- [Task brief] Transcribe the listing below word for word, from the line containing "Detect and mask" down through its final line, leaving out the pictures.
- - -
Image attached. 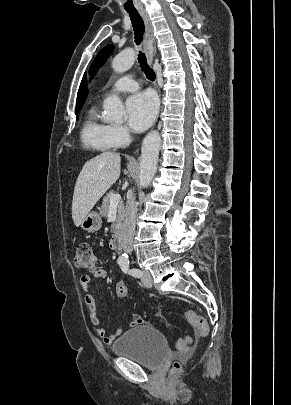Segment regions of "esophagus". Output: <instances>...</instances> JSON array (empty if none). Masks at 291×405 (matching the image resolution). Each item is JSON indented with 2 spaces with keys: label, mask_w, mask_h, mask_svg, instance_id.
<instances>
[{
  "label": "esophagus",
  "mask_w": 291,
  "mask_h": 405,
  "mask_svg": "<svg viewBox=\"0 0 291 405\" xmlns=\"http://www.w3.org/2000/svg\"><path fill=\"white\" fill-rule=\"evenodd\" d=\"M145 23L146 33L143 42V49L146 54L149 64L153 62V42H154V29L152 22L145 11L139 12Z\"/></svg>",
  "instance_id": "esophagus-1"
}]
</instances>
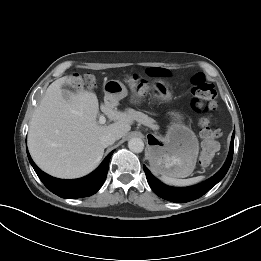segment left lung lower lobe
Instances as JSON below:
<instances>
[{
  "mask_svg": "<svg viewBox=\"0 0 261 261\" xmlns=\"http://www.w3.org/2000/svg\"><path fill=\"white\" fill-rule=\"evenodd\" d=\"M234 135L235 132H233L230 144V151L223 167L213 177L195 186L186 188H175L167 186L161 183L159 180H157L150 173L147 167L143 165V169L145 171L146 178L151 189L161 198L175 203H184L201 197L202 195L207 193L213 186H215L219 181H221L222 178L226 175L232 162Z\"/></svg>",
  "mask_w": 261,
  "mask_h": 261,
  "instance_id": "1",
  "label": "left lung lower lobe"
}]
</instances>
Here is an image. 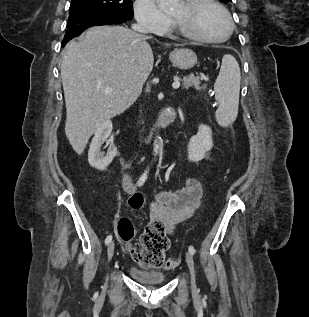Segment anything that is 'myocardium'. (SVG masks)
<instances>
[{
	"label": "myocardium",
	"mask_w": 309,
	"mask_h": 317,
	"mask_svg": "<svg viewBox=\"0 0 309 317\" xmlns=\"http://www.w3.org/2000/svg\"><path fill=\"white\" fill-rule=\"evenodd\" d=\"M184 5L187 11L189 12L197 11L198 9L204 6H213L217 8L224 15L228 24V30L226 35L221 38H208V37H204L187 30L184 26H182V24L176 18L173 17L172 20H173L175 31L180 36L188 40L198 42V43L217 44V43H223L227 41L233 34V31H234L233 19L229 11L218 1L216 0H186L184 2Z\"/></svg>",
	"instance_id": "myocardium-1"
}]
</instances>
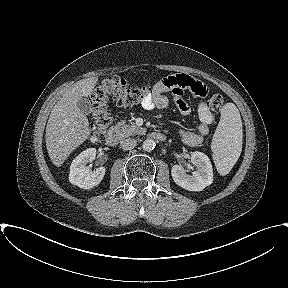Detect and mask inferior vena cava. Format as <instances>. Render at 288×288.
<instances>
[{
  "label": "inferior vena cava",
  "mask_w": 288,
  "mask_h": 288,
  "mask_svg": "<svg viewBox=\"0 0 288 288\" xmlns=\"http://www.w3.org/2000/svg\"><path fill=\"white\" fill-rule=\"evenodd\" d=\"M136 144H137V141L135 139L127 138V139L121 141L120 147L123 150H131L136 146Z\"/></svg>",
  "instance_id": "inferior-vena-cava-1"
}]
</instances>
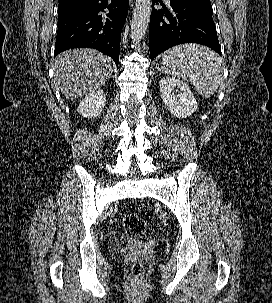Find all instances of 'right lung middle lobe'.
<instances>
[{
	"label": "right lung middle lobe",
	"instance_id": "1",
	"mask_svg": "<svg viewBox=\"0 0 272 303\" xmlns=\"http://www.w3.org/2000/svg\"><path fill=\"white\" fill-rule=\"evenodd\" d=\"M63 10H66V9H58V11H63Z\"/></svg>",
	"mask_w": 272,
	"mask_h": 303
}]
</instances>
- - -
- [Reply to the task]
Detect and mask inferior vena cava. Format as <instances>. Render at 288×288.
<instances>
[{
  "label": "inferior vena cava",
  "mask_w": 288,
  "mask_h": 288,
  "mask_svg": "<svg viewBox=\"0 0 288 288\" xmlns=\"http://www.w3.org/2000/svg\"><path fill=\"white\" fill-rule=\"evenodd\" d=\"M136 144H137V141L135 139L127 138V139L121 141L120 147L123 150H131L136 146Z\"/></svg>",
  "instance_id": "inferior-vena-cava-1"
}]
</instances>
Find all instances of 'right lung middle lobe'.
<instances>
[{
	"label": "right lung middle lobe",
	"instance_id": "1",
	"mask_svg": "<svg viewBox=\"0 0 272 303\" xmlns=\"http://www.w3.org/2000/svg\"><path fill=\"white\" fill-rule=\"evenodd\" d=\"M63 10H66V9H58V11H63Z\"/></svg>",
	"mask_w": 272,
	"mask_h": 303
}]
</instances>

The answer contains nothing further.